La imagen del gaucho confiado y lleno de plata, llevó a que los estafadores rondaran las grandes terminales ferroviarias, a la pesca de un candidato. El mecanismo de la defraudación era brutalmente sencillo: el cabecilla se instalaba frente a un buzón, o captaba cerca de ahí a la víctima e iniciaba la conversación, llevándolo hasta el buzón previamente elegido. Entonces varios cómplices a intervalos, echaban cartas en el buzón previo pago al “dueño”. El incauto observaba el negocio. Cuando estaba “a punto”, el estafador le ofrecía venderle la explotación por una suma que a veces era muy importante, según crónicas policiales y la memoria popular. La justificación para desprenderse de tan buen ingreso, consistía en que el “dueño” tenía que viajar de urgencia o algún otro imponderable creíble. Consumada la operación, el vendedor desaparecía y cuando el flamante propietario pretendía cobrar el servicio, estallaba el conflicto con los usuarios del buzón y terminaban todos en la comisaría. El estafado además de perder su capital, debía soportar las burlas de los policías y de cualquiera que se enterara de su desgracia.
El vocabulario porteño incorporó una frase lapidaria: “te vendieron un buzón”, cuando alguien es sorprendido en su buena fe. Pero no siempre hay dinero de por medio. Se pueden “vender” otras ilusiones que abarcan desde proyectos políticos hasta creencias religiosas. La venta de buzones debe contar con la condición necesaria de que exista credulidad de una parte y mala fe y astucia, de la otra.

═══

> [Qué hacer]: Del fragmento sobre la estafa del buzón, reproduzca el pasaje que comienza en las palabras "El vocabulario porteño" y acaba después de "de la otra.", cambiando "ilusiones" por "esperanzas". Los registros no hacen falta para resolver nada.

═══

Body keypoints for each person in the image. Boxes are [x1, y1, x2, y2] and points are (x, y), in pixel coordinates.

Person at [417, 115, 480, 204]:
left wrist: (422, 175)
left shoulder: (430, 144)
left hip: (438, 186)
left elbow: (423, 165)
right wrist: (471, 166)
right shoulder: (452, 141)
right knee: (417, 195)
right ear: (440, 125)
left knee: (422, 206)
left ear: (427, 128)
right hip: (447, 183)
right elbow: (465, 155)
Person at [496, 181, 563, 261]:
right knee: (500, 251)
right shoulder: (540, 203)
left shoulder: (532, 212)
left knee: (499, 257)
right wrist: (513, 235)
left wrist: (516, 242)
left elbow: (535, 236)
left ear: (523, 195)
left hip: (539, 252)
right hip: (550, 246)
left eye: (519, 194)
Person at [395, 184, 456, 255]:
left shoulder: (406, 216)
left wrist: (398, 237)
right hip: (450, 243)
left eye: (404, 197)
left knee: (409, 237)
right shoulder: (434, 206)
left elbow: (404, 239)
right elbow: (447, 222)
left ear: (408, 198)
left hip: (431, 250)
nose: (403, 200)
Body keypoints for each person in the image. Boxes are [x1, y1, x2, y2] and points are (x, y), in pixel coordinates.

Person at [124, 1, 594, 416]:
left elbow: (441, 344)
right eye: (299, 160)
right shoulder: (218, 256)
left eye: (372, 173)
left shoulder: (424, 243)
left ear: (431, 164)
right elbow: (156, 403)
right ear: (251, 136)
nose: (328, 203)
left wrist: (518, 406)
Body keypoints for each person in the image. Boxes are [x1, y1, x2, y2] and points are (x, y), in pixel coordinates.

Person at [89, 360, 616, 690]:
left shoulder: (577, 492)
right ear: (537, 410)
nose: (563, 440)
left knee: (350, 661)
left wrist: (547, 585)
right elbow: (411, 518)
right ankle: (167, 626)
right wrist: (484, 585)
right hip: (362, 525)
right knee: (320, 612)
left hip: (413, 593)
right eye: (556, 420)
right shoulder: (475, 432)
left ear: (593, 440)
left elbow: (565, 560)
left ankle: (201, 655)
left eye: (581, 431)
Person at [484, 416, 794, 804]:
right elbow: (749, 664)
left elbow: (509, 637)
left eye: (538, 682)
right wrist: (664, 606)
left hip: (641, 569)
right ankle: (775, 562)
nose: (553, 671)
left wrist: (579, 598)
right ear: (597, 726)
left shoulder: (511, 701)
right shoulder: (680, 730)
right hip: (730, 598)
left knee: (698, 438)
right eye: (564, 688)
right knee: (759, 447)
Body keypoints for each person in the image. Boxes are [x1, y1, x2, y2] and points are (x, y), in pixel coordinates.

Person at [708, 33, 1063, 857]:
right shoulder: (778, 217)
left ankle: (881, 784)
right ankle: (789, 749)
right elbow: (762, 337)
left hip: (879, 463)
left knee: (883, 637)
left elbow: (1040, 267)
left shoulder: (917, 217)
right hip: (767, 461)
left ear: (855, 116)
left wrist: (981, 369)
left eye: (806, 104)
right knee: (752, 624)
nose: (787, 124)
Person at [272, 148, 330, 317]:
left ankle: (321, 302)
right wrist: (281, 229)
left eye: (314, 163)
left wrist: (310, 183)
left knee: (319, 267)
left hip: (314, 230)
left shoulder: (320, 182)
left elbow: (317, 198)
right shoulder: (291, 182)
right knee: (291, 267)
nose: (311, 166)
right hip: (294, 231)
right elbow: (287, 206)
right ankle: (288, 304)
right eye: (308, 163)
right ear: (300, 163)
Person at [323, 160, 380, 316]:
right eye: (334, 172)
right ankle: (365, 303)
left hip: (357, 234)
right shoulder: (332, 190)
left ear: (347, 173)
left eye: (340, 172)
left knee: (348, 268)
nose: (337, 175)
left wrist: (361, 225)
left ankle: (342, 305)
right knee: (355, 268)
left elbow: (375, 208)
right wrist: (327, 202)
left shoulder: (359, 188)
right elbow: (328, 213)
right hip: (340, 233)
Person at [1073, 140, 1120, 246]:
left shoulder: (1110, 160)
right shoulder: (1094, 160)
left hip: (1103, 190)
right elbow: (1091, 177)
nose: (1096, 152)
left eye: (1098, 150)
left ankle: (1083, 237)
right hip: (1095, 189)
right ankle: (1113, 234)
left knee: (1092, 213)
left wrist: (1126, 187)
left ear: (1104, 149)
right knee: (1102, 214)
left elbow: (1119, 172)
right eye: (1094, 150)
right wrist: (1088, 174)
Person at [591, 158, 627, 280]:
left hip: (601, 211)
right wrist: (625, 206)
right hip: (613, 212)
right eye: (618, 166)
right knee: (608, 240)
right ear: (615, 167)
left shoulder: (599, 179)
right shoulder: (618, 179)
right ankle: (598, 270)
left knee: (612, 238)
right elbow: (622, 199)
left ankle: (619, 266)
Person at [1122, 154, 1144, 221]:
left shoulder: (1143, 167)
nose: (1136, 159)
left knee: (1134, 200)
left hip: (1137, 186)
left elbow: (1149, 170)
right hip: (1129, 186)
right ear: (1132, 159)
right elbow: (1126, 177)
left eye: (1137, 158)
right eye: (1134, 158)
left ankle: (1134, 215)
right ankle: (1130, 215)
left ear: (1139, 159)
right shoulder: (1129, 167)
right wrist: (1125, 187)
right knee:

═══

> [Respuesta del ejercicio]:
El vocabulario porteño incorporó una frase lapidaria: “te vendieron un buzón”, cuando alguien es sorprendido en su buena fe. Pero no siempre hay dinero de por medio. Se pueden “vender” otras esperanzas que abarcan desde proyectos políticos hasta creencias religiosas. La venta de buzones debe contar con la condición necesaria de que exista credulidad de una parte y mala fe y astucia, de la otra.